WORK TO COMPLETE: Transcribe all data verbatim. Skip the pictures.

Stored data entries:
>>>
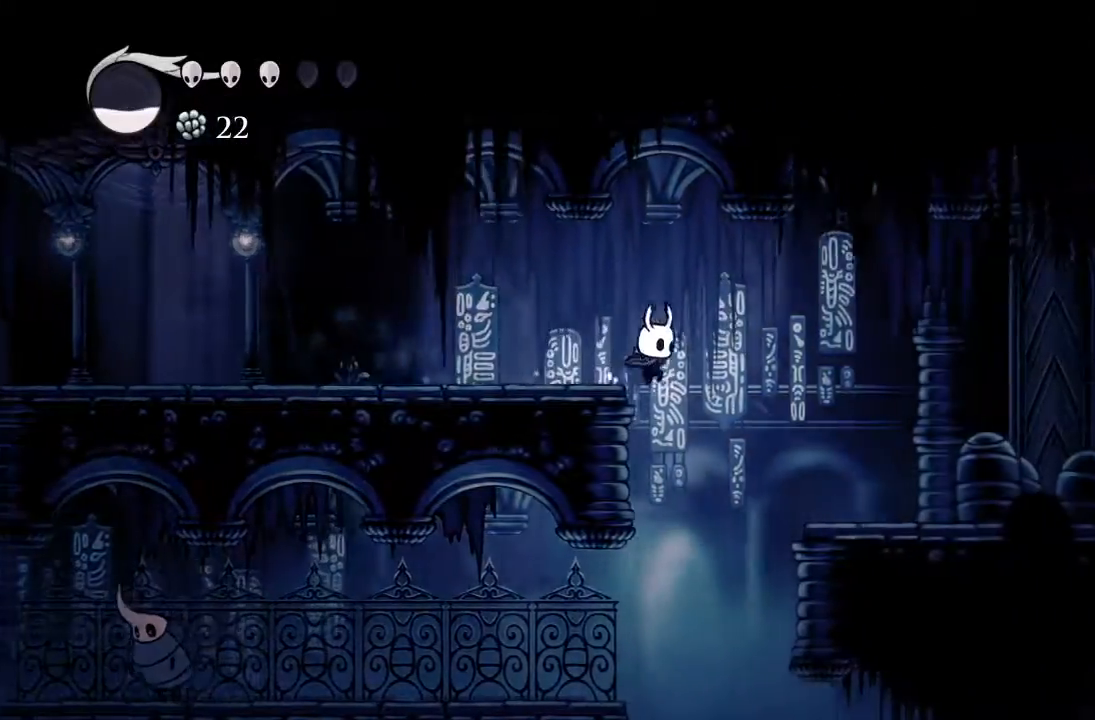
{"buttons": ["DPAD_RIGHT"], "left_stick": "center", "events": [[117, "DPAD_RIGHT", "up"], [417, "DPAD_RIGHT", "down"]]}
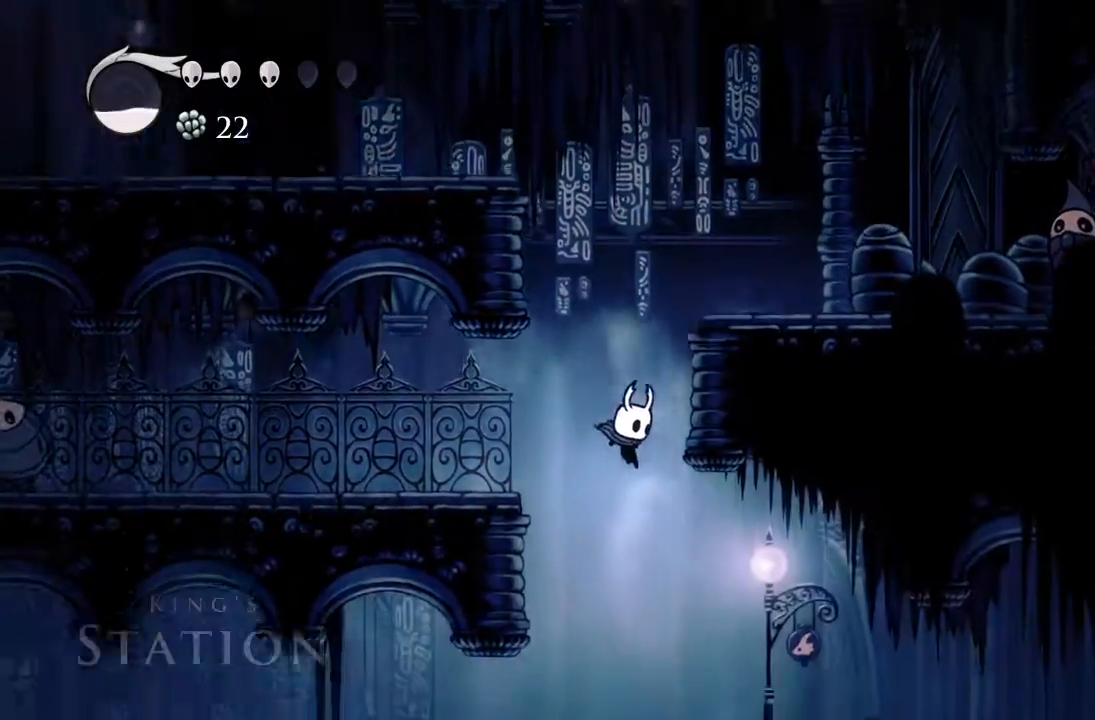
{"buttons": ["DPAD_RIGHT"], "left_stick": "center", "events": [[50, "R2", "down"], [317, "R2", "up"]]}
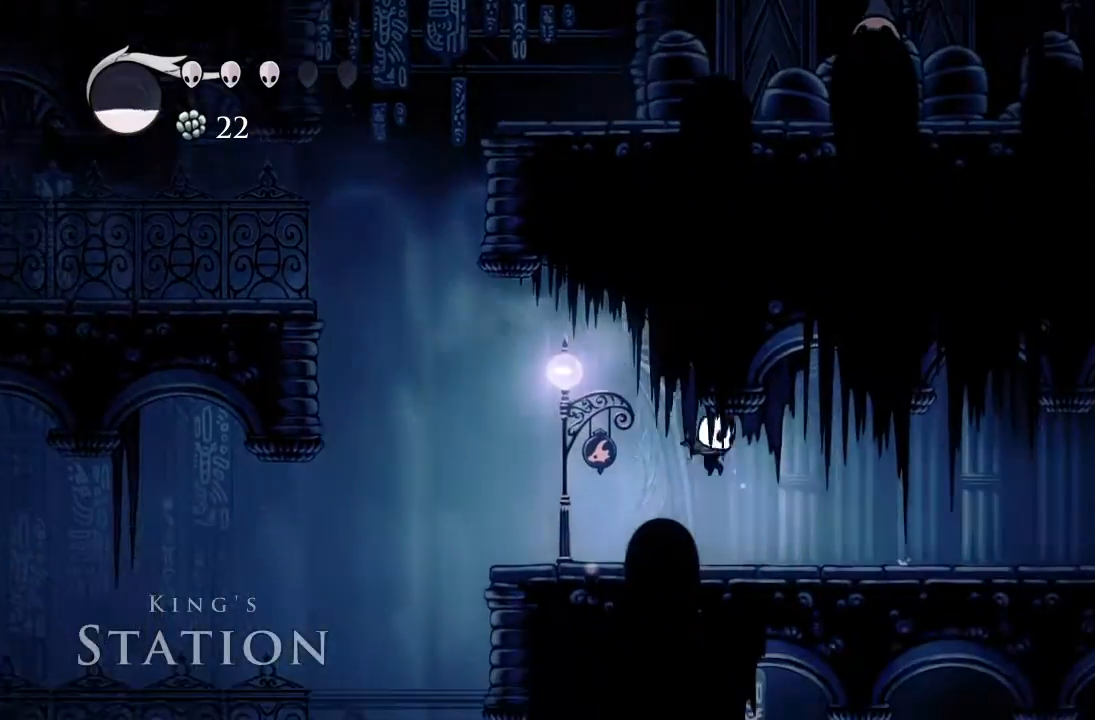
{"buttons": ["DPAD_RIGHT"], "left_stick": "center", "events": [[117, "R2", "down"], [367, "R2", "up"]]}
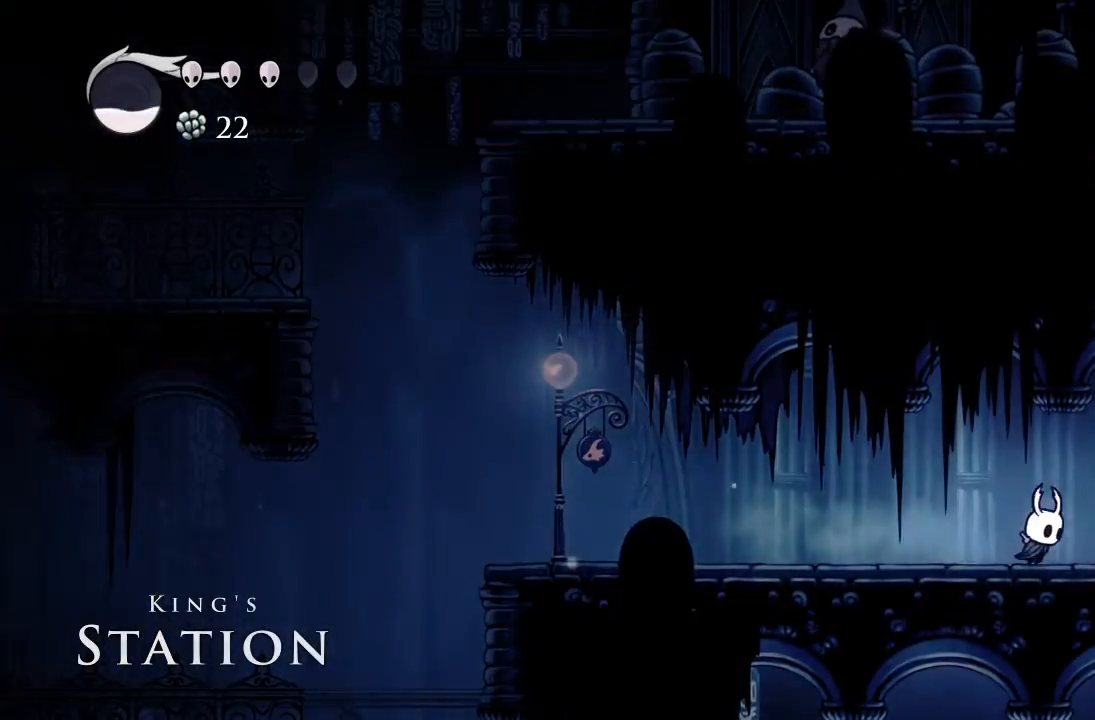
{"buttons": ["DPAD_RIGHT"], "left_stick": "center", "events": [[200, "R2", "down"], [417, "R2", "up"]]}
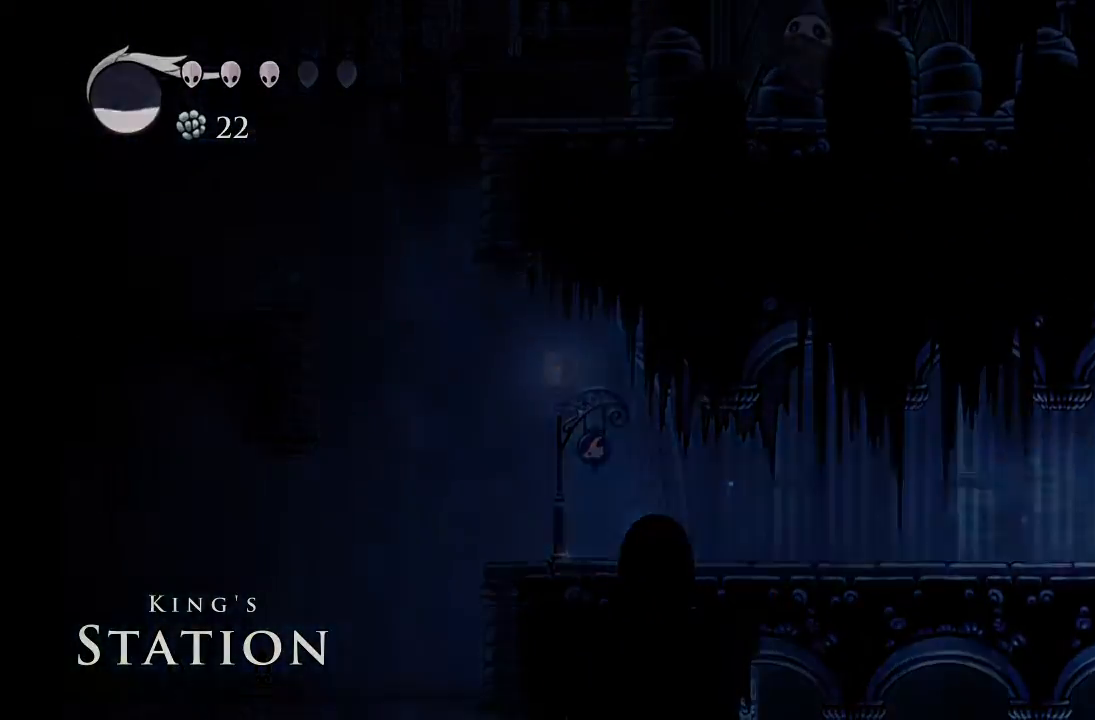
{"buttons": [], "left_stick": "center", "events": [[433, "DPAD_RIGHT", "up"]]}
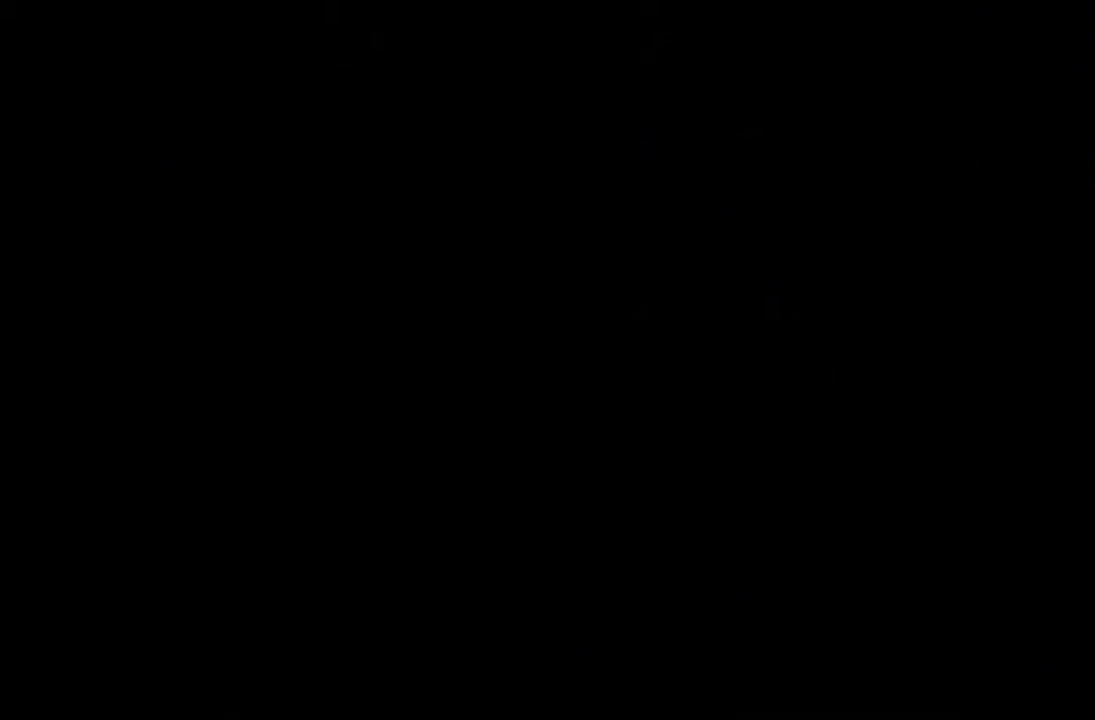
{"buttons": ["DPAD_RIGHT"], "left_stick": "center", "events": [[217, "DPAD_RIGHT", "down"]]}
<<<
EXERCISE RESPONSE:
{"buttons": ["DPAD_RIGHT"], "left_stick": "center", "events": [[117, "DPAD_RIGHT", "up"], [417, "DPAD_RIGHT", "down"]]}
{"buttons": ["DPAD_RIGHT"], "left_stick": "center", "events": [[50, "R2", "down"], [317, "R2", "up"]]}
{"buttons": ["DPAD_RIGHT"], "left_stick": "center", "events": [[117, "R2", "down"], [367, "R2", "up"]]}
{"buttons": ["DPAD_RIGHT"], "left_stick": "center", "events": [[200, "R2", "down"], [417, "R2", "up"]]}
{"buttons": [], "left_stick": "center", "events": [[433, "DPAD_RIGHT", "up"]]}
{"buttons": ["DPAD_RIGHT"], "left_stick": "center", "events": [[217, "DPAD_RIGHT", "down"]]}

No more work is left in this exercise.